Has anyone been converted the model to INT8 successfully?
Hi all,
I couldn't convert the model from .pth -> ONNX -> TRT INT8. Has anyone met the same situation?
It's successful to convert the model to FP16 or FP8. Yet, once I set INT8 in the trtexec, what I got in the end would be a "FAILED TensorRT.....".
Possible solutions I tried are:
- Use simplified ONNX model
- Set ONNX model in opset17 instead opset16
- Set allocationStrategy=runtime in trtexec Neither of them solved my case.
My environment:
- TensorRT: 10.5, 10.6.0.26 and 10.8.0.43
- CUDA: 11.8
- DFINE model type: dfine_hgnetv2_n_coco.yml
Many thanks!
Yes I encountered the same problem - pretty much the same steps as described in the original post.
I believe this probably is an issue with tensort 10.8 - int8 quantization with D-FINE was working with tensorrt 8.6.

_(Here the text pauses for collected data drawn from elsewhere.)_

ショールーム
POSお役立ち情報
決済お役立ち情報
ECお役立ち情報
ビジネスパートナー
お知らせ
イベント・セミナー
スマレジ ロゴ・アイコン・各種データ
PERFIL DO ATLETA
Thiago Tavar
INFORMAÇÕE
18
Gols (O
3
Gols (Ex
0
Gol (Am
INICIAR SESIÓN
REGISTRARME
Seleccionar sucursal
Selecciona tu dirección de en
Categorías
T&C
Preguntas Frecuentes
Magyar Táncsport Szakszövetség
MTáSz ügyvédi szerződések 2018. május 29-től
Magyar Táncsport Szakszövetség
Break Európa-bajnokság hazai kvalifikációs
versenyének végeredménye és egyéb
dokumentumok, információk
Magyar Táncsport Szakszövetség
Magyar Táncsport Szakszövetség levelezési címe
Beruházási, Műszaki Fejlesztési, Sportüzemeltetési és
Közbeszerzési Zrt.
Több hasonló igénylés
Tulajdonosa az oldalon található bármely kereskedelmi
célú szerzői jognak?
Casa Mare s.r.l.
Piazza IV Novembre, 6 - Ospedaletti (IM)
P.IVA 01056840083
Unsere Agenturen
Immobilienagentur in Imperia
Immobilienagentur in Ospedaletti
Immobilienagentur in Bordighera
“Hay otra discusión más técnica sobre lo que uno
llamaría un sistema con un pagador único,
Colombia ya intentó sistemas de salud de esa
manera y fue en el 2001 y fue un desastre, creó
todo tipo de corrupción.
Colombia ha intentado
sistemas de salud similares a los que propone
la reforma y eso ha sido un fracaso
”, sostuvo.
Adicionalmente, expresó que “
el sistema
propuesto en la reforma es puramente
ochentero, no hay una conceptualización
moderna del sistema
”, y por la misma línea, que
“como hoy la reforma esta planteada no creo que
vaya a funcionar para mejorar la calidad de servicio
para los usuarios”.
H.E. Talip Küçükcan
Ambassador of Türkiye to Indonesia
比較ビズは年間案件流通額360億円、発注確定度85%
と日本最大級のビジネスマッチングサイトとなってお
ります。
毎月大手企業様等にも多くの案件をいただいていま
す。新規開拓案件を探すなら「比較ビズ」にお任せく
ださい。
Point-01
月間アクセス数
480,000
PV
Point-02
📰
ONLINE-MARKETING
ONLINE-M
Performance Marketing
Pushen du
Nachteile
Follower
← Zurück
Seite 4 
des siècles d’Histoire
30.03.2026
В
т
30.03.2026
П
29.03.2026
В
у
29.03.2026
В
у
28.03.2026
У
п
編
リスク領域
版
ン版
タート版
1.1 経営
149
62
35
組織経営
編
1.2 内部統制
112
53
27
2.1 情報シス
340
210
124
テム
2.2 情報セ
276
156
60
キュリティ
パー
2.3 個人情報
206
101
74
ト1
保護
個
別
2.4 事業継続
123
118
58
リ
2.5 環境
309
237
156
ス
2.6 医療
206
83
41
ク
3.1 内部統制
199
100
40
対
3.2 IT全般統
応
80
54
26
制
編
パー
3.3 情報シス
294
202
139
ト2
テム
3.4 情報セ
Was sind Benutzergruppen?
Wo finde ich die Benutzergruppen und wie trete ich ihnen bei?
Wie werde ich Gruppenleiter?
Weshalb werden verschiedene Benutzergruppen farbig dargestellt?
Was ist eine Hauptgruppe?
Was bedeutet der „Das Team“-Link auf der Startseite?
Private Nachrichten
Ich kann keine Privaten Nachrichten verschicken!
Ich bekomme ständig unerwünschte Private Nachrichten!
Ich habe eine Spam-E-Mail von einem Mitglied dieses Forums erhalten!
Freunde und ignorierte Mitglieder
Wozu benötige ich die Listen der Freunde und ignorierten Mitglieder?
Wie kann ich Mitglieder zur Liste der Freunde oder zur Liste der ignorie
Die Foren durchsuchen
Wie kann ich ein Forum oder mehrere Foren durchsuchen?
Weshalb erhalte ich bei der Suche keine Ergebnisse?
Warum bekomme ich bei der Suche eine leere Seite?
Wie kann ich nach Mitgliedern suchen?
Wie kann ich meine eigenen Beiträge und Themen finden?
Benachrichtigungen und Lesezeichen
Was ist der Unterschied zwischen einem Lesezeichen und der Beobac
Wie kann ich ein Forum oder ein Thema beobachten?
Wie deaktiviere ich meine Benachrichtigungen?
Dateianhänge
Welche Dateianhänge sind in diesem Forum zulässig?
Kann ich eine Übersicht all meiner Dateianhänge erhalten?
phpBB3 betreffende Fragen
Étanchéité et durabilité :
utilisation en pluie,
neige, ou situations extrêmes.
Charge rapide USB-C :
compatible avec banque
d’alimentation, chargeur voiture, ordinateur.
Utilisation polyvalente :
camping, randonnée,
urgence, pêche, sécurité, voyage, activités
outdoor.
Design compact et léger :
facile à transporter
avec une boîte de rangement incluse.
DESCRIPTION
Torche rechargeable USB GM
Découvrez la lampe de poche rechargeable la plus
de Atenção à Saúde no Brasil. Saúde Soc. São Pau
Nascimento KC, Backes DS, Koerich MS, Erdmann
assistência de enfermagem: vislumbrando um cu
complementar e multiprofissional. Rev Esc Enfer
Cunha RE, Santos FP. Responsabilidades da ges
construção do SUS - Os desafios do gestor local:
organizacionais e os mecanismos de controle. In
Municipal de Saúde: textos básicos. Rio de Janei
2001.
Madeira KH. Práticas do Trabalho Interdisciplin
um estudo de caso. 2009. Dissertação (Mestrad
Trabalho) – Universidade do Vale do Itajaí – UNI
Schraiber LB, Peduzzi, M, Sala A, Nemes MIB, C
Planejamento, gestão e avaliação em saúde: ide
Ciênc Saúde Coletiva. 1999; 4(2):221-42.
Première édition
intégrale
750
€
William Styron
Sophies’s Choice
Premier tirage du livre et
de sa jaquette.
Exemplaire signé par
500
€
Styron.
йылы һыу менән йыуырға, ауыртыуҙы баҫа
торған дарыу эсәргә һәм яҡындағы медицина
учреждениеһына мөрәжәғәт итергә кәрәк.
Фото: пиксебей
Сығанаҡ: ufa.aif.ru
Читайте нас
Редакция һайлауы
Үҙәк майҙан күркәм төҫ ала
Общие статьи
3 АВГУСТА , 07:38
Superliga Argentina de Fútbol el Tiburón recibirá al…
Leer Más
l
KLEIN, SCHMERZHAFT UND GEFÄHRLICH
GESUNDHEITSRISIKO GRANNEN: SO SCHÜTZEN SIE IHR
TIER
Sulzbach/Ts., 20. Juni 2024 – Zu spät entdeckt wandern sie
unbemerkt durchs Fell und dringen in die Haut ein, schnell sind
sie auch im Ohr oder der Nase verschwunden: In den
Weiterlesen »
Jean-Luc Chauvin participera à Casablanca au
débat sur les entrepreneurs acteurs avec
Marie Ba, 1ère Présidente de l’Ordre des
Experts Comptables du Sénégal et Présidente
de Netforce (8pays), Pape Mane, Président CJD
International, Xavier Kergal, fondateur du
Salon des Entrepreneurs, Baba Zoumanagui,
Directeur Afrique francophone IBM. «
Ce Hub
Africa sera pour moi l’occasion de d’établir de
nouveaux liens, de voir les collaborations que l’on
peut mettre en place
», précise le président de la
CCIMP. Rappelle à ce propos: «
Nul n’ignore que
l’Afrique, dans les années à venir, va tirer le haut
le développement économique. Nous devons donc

This model can also not be quantized with tensorrt 10.3.
-
Maybe with tensorrt10 you should try the new TensorRT-Model-Optimizer: https://github.com/NVIDIA/TensorRT-Model-Optimizer/blob/main/examples/onnx_ptq/README.md
-
Also for QAT: https://github.com/NVIDIA/TensorRT/tree/release/10.10/tools/pytorch-quantization " All developers are encouraged to use the TensorRT Model Optimizer to benefit from the latest advancements on quantization and compression."